La industria automotriz eléctrica en Estados Unidos se encuentra en un periodo de estancamiento, a pesar del aumento en los precios de los combustibles. La planta de Magna en St. Clair, Michigan, que ocupa un vasto espacio de 100.000 metros cuadrados, fue concebida para satisfacer la creciente demanda de vehículos eléctricos por parte de General Motors. Sin embargo, la realidad ha sido muy diferente, ya que la instalación opera con una capacidad muy limitada debido a una caída significativa en el interés del consumidor por estos automóviles.
El proyecto de convertir el cinturón industrial de EE. UU. en un centro neurálgico para la producción de vehículos eléctricos ha encontrado múltiples obstáculos. Los proveedores están enfrentando dificultades, los inversores muestran una creciente incertidumbre y los consumidores se muestran reticentes ante la compra de estos nuevos modelos. Aunque la escalada en los precios de la gasolina, impulsada en parte por tensiones internacionales como el conflicto en Irán, podría haber sido un factor motivador para el cambio hacia los autos eléctricos, no ha sido suficiente para revertir la tendencia de ventas a la baja.
De acuerdo a análisis recientes, esta situación podría resultar en un legado de fábricas subutilizadas y miles de millones de dólares en inversiones estancadas. Un ejemplo de esto es el cierre parcial de la planta de General Motors en Detroit, donde se suspendió la producción de camionetas eléctricas debido a la escasa demanda. Esta decisión no solo afecta a GM, sino que también tiene un efecto en cadena sobre empresas como Magna, que había destinado 575 millones de dólares a la planta de St. Clair con la expectativa de fabricar hasta 600.000 vehículos eléctricos anuales para 2025, un objetivo que ahora parece inalcanzable.

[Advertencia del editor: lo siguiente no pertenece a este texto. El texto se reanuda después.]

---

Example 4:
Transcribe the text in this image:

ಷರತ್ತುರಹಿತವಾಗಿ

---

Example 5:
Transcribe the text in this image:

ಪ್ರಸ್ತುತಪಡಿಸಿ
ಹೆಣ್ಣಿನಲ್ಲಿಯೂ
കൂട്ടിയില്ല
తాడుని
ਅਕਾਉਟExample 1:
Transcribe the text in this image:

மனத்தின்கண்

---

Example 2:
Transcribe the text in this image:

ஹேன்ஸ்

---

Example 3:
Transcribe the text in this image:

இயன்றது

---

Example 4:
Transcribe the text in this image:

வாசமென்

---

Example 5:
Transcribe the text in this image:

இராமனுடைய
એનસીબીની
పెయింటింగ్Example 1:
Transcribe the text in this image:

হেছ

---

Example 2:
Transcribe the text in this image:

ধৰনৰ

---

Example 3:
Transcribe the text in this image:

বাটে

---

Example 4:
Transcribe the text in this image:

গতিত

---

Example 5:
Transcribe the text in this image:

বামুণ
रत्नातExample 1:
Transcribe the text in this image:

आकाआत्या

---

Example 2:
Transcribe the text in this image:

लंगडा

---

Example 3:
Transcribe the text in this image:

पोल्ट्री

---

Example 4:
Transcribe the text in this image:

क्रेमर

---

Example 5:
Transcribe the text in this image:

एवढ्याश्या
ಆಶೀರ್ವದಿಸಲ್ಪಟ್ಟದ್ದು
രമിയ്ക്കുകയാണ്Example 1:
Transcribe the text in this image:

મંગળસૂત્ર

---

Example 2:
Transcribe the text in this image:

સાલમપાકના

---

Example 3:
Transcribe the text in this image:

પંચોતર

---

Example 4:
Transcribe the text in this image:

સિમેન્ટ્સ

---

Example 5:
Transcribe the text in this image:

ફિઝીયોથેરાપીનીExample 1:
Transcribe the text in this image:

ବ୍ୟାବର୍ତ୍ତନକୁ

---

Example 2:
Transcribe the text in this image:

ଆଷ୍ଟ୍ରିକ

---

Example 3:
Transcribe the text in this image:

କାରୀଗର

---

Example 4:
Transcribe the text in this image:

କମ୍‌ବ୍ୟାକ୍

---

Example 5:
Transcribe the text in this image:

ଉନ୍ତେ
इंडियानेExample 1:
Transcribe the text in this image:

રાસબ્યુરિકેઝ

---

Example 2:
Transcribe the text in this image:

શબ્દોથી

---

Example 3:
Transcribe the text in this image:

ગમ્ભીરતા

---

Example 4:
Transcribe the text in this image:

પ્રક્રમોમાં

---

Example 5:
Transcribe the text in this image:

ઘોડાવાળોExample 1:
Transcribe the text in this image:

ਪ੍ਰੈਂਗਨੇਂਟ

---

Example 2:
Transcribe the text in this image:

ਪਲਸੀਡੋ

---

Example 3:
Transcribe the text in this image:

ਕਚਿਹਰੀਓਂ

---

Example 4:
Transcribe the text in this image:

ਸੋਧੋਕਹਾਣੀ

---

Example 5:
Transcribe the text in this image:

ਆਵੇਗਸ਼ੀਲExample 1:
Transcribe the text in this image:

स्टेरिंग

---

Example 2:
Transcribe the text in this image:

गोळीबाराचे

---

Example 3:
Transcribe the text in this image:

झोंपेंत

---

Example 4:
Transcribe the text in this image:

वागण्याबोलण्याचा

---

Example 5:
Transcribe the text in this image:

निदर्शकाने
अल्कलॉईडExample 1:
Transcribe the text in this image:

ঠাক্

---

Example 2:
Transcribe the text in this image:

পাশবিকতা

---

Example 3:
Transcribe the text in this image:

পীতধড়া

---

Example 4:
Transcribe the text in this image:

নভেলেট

Las pérdidas en el sector se están convirtiendo en una preocupación alarmante. Según la firma de análisis Atlas Public Policy, se estima que en 2023 se han perdido más de 20.000 millones de dólares en inversiones previamente planeadas para instalaciones de autos eléctricos y baterías. Además, General Motors ha tenido que desembolsar 400 millones de dólares a proveedores debido a la modificación o cancelación de contratos, afectada por cambios en la regulación y la eliminación de créditos fiscales durante la administración anterior.

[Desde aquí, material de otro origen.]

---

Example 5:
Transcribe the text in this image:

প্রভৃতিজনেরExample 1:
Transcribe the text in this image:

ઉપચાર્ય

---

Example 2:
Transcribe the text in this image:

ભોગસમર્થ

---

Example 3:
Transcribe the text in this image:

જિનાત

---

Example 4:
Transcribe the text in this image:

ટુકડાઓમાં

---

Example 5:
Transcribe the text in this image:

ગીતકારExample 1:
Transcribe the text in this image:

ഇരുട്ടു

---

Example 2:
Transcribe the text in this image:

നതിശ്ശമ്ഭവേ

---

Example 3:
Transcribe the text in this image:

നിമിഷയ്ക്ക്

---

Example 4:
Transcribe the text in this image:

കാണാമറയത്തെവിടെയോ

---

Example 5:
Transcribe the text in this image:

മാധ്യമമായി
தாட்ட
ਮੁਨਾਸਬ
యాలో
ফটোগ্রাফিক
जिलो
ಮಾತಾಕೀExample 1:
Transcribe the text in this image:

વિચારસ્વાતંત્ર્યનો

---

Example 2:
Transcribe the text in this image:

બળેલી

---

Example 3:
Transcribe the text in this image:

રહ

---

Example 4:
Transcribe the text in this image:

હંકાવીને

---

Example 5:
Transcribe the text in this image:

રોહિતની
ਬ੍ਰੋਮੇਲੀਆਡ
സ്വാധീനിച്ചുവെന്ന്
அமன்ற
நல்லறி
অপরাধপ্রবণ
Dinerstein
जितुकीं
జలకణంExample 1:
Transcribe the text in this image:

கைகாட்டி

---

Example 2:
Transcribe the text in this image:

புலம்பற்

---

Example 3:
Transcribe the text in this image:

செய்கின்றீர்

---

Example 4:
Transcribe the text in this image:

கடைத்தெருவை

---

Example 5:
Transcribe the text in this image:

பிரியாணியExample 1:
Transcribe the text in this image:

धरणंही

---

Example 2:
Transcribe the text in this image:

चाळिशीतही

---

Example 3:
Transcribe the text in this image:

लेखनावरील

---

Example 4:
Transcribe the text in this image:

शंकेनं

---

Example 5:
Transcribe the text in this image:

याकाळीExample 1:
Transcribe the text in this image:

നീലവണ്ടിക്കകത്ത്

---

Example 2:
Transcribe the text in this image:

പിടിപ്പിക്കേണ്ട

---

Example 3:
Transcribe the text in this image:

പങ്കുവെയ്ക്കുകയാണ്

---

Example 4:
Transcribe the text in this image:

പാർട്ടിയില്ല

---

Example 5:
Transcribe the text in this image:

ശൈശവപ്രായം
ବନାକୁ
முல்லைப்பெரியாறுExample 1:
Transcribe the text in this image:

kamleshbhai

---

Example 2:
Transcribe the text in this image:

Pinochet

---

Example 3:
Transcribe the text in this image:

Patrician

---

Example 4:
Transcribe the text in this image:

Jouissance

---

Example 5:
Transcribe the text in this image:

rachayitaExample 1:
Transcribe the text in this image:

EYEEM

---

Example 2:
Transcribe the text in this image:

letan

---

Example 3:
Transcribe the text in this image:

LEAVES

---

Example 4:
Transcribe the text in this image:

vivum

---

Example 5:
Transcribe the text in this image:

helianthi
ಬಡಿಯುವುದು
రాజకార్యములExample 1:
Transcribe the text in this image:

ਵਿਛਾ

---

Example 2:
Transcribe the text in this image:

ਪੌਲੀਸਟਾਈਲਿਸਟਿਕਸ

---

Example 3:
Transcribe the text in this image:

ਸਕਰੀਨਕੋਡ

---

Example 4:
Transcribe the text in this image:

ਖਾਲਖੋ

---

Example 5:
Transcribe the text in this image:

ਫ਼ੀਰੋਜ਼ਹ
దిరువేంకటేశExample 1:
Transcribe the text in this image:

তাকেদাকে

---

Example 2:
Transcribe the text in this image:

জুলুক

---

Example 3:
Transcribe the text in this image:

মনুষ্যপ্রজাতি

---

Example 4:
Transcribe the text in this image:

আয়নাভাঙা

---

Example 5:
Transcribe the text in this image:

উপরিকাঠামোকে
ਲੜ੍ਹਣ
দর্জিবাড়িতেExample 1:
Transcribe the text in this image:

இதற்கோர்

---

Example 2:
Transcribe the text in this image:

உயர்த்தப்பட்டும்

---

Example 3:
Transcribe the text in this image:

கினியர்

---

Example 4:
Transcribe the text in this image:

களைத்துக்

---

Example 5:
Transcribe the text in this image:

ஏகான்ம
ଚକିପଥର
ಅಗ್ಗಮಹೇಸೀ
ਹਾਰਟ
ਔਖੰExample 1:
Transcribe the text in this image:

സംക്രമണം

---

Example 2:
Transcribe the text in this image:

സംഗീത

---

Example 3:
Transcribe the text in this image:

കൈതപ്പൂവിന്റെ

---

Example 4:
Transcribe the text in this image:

Las reestructuraciones llevadas a cabo por General Motors y Ford en Michigan, que incluían la introducción de modelos eléctricos más costosos que los tradicionales, buscaban recuperar inversiones en componentes fabricados por empresas como Magna. Sin embargo, la eliminación de incentivos federales, junto a una inflación persistente y la incertidumbre global generada por conflictos en el Medio Oriente, han contribuido a un panorama desalentador para el sector. La consultora JD Power anticipa que las ventas de automóviles podrían caer más de un 10% en marzo, lo que se traduciría en una reducción de la cuota de mercado para los modelos eléctricos.
Swamy Kotagiri, director ejecutivo de Magna, ha expresado su preocupación por la inusual incertidumbre que enfrenta la industria en la actualidad. La compañía, que está presente en prácticamente todos los vehículos de América del Norte, se encuentra ante el desafío de readaptar su infraestructura para un auge eléctrico que, hasta el momento, no ha llegado. Según Kotagiri, se prevé que necesitarán entre 18 y 24 meses para atraer nuevos clientes y devolver la planta de St. Clair a una posición rentable.
La situación se agrava con el hecho de que otras multinacionales del sector, como Dana y BorgWarner, han comenzado a reducir su plantilla y a cerrar plantas. Para los proveedores más pequeños, la recuperación de las inversiones realizadas parece una tarea casi imposible. Según la abogada Catherine Karol, especializada en el sector industrial, muchos de estos proveedores no tienen opciones viables para salir adelante en este escenario. La falta de oportunidades para recuperar sus inversiones pone en riesgo su continuidad operativa y la viabilidad de sus negocios en un mercado cada vez más competitivo y desafiante.